:: Отрывок для чтения

Даже в удивительно богатой, самобытной русской культуре Владимир Одоевский — фигура уникальная. Друг Пушкина, талантливый прозаик, сказочник, музыковед, прекрасный химик, механик-изобретатель, умнейший чиновник — он в первую очередь был по духу просветителем. Славился и как искусный кулинар: выдумывал новые, невиданные прежде блюда. Результаты своих изысканий изложил в виде иронических лекций от имени «господина Пуфа, доктора энциклопедии и других наук о кухонном искусстве». Василий Розанов называл его «предшественником философских диалогов у Достоевского». Такого рода диалоги можно найти в книгах Одоевского, а когда-то они звучали в его салонах, в которых всегда эмоционально говорили о высоком. За всезнание, разнообразные умения, стремление все и вся постичь Владимира Федоровича именовали «русским Фаустом», вот только душу дьяволу он не продавал.
КНЯЗЬ БЕЗ КНЯЖЕСТВА
Его старинный род происходил от Рюрика. Один из славных предков Михаил Черниговский, отказавшийся в Орде поклониться монгольским идолам, изображен на православных иконах как святой. Владимир Федорович не любил рассуждать о своей родословной, вызывавшей зависть многих русских аристократов.
Потомок великих государственных деятелей, собирателей Руси рос как сирота. Его отец, директор Московского ассигнационного банка, умер молодым. Мать-вдова неудачно вышла замуж, а сына отправила на воспитание к родственникам, которые относились к нему холодно.
В московском Благородном пансионе он учился с Петром Вяземским, Петром Чаадаевым, Никитой Муравьевым... Тамошние учителя (лучшие в России) способностями Владимира восхищались, а его интересовало решительно все: техника, музыка, литература... Недаром образцом для него являлся неутомимый Михайло Ломоносов.

::::
:: Список записей

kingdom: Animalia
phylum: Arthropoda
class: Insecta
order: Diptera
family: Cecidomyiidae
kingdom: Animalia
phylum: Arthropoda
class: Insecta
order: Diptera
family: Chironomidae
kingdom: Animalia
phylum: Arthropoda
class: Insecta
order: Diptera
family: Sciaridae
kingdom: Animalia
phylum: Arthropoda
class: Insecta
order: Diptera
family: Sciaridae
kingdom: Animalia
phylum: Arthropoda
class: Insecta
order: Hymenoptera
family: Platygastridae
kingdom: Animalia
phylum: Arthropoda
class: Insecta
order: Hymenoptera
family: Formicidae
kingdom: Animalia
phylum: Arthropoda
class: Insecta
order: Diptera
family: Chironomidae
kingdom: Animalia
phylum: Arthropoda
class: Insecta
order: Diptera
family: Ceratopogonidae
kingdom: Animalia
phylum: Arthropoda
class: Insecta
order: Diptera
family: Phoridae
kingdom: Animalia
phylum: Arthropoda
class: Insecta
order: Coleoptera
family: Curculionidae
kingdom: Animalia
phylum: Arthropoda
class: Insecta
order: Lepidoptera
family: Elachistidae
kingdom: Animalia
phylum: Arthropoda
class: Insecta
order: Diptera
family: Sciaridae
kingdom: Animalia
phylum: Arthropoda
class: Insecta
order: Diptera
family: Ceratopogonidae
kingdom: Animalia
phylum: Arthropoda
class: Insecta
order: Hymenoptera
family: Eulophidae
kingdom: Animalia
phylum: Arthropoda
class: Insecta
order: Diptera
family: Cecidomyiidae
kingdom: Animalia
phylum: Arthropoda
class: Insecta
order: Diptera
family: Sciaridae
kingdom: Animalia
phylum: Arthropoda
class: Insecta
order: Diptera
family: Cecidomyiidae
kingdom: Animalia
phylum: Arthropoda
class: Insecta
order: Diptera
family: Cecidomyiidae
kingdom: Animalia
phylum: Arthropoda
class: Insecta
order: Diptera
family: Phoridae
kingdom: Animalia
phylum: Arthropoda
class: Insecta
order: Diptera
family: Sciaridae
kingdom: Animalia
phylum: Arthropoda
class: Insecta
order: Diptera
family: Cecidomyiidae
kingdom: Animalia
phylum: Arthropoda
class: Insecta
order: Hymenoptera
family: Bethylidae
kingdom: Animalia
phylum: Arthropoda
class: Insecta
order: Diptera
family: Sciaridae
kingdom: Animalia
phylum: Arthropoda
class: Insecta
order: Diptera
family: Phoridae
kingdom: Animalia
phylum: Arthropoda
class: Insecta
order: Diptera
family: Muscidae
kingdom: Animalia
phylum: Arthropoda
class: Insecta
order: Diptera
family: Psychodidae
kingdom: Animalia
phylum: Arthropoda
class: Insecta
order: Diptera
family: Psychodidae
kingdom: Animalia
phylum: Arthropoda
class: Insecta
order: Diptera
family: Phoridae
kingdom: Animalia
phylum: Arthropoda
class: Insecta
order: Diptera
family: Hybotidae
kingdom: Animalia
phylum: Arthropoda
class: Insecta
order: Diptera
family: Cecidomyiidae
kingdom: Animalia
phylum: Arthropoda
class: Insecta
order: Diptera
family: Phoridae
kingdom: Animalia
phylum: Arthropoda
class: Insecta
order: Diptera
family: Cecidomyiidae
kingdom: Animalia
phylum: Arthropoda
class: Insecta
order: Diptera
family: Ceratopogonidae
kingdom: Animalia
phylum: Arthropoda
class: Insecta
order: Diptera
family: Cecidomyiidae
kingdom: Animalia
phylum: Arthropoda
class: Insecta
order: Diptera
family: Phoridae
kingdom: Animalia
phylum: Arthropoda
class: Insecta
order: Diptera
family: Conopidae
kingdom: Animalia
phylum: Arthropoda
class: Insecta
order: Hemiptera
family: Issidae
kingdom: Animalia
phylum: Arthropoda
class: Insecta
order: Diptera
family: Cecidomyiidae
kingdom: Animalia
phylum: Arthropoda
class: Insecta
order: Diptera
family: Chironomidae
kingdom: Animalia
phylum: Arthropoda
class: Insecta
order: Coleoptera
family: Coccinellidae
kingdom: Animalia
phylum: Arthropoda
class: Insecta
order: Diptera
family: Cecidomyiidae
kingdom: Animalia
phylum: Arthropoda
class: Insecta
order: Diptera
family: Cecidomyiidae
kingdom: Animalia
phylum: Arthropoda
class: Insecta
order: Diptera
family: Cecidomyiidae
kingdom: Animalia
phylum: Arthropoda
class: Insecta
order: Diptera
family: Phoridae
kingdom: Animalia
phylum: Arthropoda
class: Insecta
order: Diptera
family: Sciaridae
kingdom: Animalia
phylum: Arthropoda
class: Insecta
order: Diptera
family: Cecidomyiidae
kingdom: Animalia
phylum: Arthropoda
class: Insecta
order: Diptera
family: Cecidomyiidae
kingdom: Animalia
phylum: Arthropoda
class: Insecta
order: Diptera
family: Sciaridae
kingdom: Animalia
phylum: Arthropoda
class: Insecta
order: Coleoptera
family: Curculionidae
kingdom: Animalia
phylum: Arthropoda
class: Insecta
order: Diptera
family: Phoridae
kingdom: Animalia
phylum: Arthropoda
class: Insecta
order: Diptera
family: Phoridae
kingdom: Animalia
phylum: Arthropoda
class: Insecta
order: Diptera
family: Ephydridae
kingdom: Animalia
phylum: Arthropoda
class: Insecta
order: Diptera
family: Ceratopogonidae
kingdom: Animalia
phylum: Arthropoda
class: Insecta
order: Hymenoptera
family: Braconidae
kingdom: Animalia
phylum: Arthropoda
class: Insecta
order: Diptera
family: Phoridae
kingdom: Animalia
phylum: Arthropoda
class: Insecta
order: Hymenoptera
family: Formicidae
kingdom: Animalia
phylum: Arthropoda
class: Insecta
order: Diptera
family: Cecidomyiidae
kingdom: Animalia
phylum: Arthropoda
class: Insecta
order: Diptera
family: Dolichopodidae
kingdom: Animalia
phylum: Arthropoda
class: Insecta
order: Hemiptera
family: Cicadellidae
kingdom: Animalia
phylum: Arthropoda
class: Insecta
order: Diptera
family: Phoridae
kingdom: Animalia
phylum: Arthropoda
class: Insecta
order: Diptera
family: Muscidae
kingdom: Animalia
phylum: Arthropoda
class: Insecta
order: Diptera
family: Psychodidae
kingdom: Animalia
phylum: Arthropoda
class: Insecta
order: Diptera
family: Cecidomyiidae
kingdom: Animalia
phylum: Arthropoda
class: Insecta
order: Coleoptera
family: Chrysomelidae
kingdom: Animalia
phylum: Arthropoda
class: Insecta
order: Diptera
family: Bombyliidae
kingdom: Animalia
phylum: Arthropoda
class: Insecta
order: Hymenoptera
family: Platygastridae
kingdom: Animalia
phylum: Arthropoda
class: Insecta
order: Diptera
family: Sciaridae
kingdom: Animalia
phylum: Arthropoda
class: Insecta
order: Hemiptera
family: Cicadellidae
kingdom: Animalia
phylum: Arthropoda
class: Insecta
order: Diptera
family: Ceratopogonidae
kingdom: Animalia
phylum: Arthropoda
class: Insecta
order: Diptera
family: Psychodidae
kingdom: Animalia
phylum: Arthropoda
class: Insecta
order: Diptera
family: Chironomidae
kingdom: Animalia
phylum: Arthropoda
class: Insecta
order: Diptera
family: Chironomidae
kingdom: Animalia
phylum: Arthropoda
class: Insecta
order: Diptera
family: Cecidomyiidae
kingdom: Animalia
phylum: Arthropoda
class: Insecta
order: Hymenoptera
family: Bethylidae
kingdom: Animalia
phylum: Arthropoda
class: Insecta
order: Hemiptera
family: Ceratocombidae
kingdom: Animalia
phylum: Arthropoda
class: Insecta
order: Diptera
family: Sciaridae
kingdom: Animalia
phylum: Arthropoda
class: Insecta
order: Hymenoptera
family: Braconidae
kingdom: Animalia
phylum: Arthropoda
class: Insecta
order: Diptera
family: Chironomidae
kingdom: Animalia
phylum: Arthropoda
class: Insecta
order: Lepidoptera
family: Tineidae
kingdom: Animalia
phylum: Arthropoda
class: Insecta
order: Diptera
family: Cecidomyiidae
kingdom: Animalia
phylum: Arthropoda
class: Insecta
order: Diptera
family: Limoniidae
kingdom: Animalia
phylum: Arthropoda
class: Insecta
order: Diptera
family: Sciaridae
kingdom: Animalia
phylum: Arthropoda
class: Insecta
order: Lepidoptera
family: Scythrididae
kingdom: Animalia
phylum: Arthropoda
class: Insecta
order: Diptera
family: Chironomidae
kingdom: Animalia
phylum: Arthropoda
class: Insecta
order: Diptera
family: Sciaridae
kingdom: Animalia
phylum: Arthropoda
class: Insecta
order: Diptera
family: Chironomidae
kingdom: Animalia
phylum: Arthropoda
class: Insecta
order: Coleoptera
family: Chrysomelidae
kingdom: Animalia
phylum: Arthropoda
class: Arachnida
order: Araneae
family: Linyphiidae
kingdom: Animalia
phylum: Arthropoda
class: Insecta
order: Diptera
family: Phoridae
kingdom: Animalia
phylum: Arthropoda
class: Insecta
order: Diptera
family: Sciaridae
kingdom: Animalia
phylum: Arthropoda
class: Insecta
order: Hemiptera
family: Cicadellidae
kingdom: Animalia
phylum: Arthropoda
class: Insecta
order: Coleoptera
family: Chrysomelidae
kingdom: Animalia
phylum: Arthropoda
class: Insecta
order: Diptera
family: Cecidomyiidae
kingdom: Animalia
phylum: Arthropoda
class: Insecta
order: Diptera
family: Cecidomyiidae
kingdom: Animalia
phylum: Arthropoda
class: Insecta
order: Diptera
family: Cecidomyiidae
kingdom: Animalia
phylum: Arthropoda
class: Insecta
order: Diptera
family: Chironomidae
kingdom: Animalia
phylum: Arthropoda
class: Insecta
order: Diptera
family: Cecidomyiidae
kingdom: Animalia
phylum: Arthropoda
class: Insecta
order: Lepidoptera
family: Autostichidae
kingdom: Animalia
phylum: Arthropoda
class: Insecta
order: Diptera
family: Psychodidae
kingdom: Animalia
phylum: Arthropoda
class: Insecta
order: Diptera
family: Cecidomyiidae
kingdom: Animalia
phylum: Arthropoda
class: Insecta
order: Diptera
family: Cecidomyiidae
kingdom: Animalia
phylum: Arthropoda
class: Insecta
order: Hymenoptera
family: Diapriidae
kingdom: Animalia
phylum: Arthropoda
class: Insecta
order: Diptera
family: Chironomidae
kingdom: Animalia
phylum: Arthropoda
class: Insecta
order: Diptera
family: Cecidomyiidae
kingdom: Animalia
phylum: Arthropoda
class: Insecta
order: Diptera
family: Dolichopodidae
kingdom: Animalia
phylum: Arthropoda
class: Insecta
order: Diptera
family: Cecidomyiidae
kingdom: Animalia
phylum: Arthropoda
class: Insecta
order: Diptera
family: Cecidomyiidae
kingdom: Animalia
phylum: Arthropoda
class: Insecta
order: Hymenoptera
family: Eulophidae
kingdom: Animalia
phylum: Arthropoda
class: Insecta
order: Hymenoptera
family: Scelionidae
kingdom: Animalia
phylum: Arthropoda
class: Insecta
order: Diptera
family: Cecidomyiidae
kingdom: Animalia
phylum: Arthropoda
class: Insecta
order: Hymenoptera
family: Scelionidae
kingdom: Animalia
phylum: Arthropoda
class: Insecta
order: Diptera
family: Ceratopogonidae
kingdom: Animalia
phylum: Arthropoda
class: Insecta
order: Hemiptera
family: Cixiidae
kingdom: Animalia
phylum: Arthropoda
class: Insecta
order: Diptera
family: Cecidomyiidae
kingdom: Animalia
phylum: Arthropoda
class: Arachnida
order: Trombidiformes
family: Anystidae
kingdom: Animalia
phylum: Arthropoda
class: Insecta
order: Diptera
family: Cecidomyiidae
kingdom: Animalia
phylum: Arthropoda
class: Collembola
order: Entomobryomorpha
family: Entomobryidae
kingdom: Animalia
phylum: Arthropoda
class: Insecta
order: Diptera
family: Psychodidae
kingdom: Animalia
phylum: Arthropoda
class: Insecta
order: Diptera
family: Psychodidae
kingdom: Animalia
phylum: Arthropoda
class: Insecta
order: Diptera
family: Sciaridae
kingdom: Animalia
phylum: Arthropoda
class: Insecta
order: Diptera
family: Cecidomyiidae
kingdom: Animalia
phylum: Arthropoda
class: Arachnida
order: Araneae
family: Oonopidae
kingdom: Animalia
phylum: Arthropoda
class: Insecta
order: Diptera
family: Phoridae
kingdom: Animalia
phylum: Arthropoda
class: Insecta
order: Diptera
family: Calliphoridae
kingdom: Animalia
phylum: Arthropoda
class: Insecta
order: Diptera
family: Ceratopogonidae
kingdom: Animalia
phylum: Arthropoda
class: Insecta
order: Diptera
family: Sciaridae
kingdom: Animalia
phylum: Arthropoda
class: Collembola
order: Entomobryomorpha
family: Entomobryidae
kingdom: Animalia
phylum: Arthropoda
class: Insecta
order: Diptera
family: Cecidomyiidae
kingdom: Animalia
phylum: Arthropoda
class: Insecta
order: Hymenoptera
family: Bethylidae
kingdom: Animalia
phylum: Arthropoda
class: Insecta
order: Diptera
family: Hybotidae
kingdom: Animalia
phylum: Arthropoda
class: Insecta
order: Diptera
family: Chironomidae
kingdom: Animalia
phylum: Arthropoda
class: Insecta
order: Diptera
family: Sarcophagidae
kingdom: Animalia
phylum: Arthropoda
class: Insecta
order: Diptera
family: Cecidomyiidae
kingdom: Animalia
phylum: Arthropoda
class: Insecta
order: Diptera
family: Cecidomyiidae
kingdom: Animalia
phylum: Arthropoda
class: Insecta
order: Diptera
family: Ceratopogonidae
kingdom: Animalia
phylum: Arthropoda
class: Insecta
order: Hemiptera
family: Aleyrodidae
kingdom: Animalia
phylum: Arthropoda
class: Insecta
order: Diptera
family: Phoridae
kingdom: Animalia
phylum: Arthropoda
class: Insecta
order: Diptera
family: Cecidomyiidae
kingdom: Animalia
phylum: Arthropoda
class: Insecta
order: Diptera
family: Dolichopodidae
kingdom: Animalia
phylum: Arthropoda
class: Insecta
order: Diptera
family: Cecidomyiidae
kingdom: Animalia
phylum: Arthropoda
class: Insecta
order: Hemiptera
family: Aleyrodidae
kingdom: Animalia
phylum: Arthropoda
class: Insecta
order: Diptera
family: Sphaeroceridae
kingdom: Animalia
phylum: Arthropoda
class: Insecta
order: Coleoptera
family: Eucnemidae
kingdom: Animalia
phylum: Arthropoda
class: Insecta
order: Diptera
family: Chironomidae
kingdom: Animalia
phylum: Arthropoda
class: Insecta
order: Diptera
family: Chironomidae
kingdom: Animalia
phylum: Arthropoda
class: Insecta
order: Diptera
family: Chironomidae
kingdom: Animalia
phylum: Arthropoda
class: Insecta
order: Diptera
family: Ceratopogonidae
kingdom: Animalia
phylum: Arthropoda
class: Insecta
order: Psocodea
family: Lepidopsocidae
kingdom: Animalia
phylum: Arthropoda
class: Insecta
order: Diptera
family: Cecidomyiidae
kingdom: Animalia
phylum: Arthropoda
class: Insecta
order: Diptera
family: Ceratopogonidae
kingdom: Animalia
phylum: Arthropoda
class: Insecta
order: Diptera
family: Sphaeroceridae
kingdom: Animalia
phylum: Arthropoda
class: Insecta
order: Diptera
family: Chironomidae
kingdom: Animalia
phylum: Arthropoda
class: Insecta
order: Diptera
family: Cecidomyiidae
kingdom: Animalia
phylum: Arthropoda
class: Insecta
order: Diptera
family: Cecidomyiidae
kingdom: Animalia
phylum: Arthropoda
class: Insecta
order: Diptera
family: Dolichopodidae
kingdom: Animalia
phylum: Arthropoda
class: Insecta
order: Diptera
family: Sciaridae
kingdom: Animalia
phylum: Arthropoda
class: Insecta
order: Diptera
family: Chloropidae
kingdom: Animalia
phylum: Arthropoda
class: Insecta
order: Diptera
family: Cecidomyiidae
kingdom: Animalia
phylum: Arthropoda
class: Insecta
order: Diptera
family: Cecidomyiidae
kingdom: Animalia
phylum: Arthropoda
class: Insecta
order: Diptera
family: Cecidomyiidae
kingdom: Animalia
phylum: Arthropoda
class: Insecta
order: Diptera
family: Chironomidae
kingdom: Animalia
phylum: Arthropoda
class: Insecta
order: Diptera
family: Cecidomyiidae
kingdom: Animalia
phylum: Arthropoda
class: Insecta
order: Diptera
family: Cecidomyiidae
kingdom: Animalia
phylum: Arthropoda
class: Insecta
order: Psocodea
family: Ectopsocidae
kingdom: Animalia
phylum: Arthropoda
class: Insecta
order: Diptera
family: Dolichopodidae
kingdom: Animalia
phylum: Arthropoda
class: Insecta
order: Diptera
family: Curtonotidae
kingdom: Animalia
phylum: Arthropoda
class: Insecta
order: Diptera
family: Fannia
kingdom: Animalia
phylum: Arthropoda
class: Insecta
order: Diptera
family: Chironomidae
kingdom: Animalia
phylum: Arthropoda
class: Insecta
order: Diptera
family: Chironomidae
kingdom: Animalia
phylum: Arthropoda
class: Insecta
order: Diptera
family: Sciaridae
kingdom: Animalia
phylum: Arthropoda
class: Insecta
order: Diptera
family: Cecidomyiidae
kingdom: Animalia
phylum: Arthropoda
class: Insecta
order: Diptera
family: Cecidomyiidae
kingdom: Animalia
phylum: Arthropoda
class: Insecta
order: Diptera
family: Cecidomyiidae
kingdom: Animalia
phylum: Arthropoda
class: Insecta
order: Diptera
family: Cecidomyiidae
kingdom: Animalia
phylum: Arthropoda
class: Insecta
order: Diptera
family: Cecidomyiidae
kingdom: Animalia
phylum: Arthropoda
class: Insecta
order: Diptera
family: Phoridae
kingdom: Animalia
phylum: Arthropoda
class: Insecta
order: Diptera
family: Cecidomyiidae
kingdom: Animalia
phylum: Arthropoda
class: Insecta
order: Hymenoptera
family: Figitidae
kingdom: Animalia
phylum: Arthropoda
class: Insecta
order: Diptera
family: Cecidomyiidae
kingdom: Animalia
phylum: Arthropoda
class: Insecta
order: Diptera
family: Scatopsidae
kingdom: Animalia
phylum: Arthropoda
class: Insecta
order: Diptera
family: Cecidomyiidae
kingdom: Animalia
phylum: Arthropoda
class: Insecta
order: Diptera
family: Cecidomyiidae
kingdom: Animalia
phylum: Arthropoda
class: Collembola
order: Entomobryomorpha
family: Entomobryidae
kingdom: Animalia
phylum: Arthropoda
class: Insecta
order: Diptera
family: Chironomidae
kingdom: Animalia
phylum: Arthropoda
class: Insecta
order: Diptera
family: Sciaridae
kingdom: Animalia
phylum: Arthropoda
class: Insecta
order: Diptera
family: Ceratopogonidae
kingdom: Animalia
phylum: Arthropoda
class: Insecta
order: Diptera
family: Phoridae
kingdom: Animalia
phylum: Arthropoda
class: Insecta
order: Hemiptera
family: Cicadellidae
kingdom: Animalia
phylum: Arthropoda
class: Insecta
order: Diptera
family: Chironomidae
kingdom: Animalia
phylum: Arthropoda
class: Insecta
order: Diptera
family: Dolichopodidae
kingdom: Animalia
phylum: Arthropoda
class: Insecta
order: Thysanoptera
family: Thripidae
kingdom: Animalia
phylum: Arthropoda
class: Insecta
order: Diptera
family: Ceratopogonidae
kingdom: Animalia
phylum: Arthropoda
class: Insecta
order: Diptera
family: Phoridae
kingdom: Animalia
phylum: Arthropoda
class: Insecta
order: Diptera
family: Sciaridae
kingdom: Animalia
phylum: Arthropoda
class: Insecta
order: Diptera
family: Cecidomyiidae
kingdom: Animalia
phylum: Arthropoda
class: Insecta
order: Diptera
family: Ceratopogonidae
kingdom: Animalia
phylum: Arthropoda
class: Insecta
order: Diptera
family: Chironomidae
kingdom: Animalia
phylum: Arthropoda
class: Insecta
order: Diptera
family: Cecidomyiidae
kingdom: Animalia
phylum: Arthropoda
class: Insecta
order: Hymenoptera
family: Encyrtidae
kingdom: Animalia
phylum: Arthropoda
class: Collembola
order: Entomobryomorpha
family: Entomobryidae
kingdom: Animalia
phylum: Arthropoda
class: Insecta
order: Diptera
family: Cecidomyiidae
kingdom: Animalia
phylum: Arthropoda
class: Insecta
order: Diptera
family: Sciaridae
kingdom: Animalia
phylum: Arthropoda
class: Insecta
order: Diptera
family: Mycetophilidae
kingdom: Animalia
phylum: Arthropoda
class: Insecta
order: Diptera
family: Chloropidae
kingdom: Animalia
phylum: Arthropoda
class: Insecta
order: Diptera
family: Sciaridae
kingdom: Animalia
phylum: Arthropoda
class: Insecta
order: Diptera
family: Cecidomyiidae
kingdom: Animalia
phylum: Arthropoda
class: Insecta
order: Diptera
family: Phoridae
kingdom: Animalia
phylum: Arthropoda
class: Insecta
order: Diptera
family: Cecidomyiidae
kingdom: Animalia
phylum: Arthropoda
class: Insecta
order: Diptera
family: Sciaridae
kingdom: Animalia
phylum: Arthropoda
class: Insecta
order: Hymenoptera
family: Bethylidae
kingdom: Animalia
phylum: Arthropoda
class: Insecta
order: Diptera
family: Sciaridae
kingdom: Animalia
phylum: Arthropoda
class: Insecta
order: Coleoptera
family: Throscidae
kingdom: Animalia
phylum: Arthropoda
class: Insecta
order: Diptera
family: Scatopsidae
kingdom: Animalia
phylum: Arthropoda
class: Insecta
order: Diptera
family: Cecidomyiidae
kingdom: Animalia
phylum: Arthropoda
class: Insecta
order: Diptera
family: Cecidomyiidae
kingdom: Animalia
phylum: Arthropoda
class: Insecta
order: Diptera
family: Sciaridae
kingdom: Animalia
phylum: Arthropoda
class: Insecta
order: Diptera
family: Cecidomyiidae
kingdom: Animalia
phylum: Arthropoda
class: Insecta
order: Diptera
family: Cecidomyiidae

::::

*Что сделать*:
1 > Перечислите всех, с кем Одоевский учился в московском Благородном пансионе, как их называет отрывок об Одоевском.
2 > Продолжите отрывок об Одоевском после его последнего предложения.

*Ответы по заданиям*:
1 > Петр Вяземский, Петр Чаадаев, Никита Муравьев.

2 >
Блестяще успевавший по всем предметам «тоненький и стройный» князь выпускную речь посвятил философии, ее влиянию на облагораживание умов, смягчение нравов. Этот ставший большим событием спич слушатели (среди коих присутствовал и будущий историк Михаил Погодин) запомнили на всю жизнь.
Окончив пансион с отличием, Одоевский поступил на службу в Коллегию иностранных дел, точнее — в ее архив. Там трудились в то время изысканные знатоки поэзии и философии Дмитрий Веневитинов и Иван Киреевский («Архивны юноши толпою / На Таню чопорно глядят», — писал о них Пушкин). Дел у молодых людей было немало: переписывали древние грамоты и старинные договора для дальнейшей публикации.
Вскоре Владимир Одоевский основал общество любомудров — философов, мыслителей, искателей вечных истин. Собирались они тайно, много спорили, произносили длинные, исполненные благородства и ораторского мастерства речи. Порой делились написанным. «Здесь переживали минуты восхитительные, минуты небесные, которых сладости не может понять тот, кого не томила душевная жажда», — впоследствии вспоминал о тех временах князь. Любомудры полагали, что литература должна быть связана с наукой, а последняя — с образным мышлением. В полной мере понять эту идею интеллектуалы сумели только век спустя.
В другие общества, связанные, как правило, с попытками смены власти, Владимир не захаживал. Он и его товарищи отрицали материализм французских идеологов Просвещения, а Вольтера называли «говоруном». Настоящим откровением стала для них философия Фридриха Шеллинга, который, по мнению Одоевского, словно Колумб, открыл людям их душу.
После декабрьского восстания 1825-го, когда был арестован двоюродный брат предводителя любомудров Александр (тот действительно исповедовал революционные идеи), они свое общество решили распустить, все его документы сожгли в камине. Одоевскому, которого многие считали «вольным каменщиком», алхимиком, человеком неблагонадежным, следовало быть осторожным.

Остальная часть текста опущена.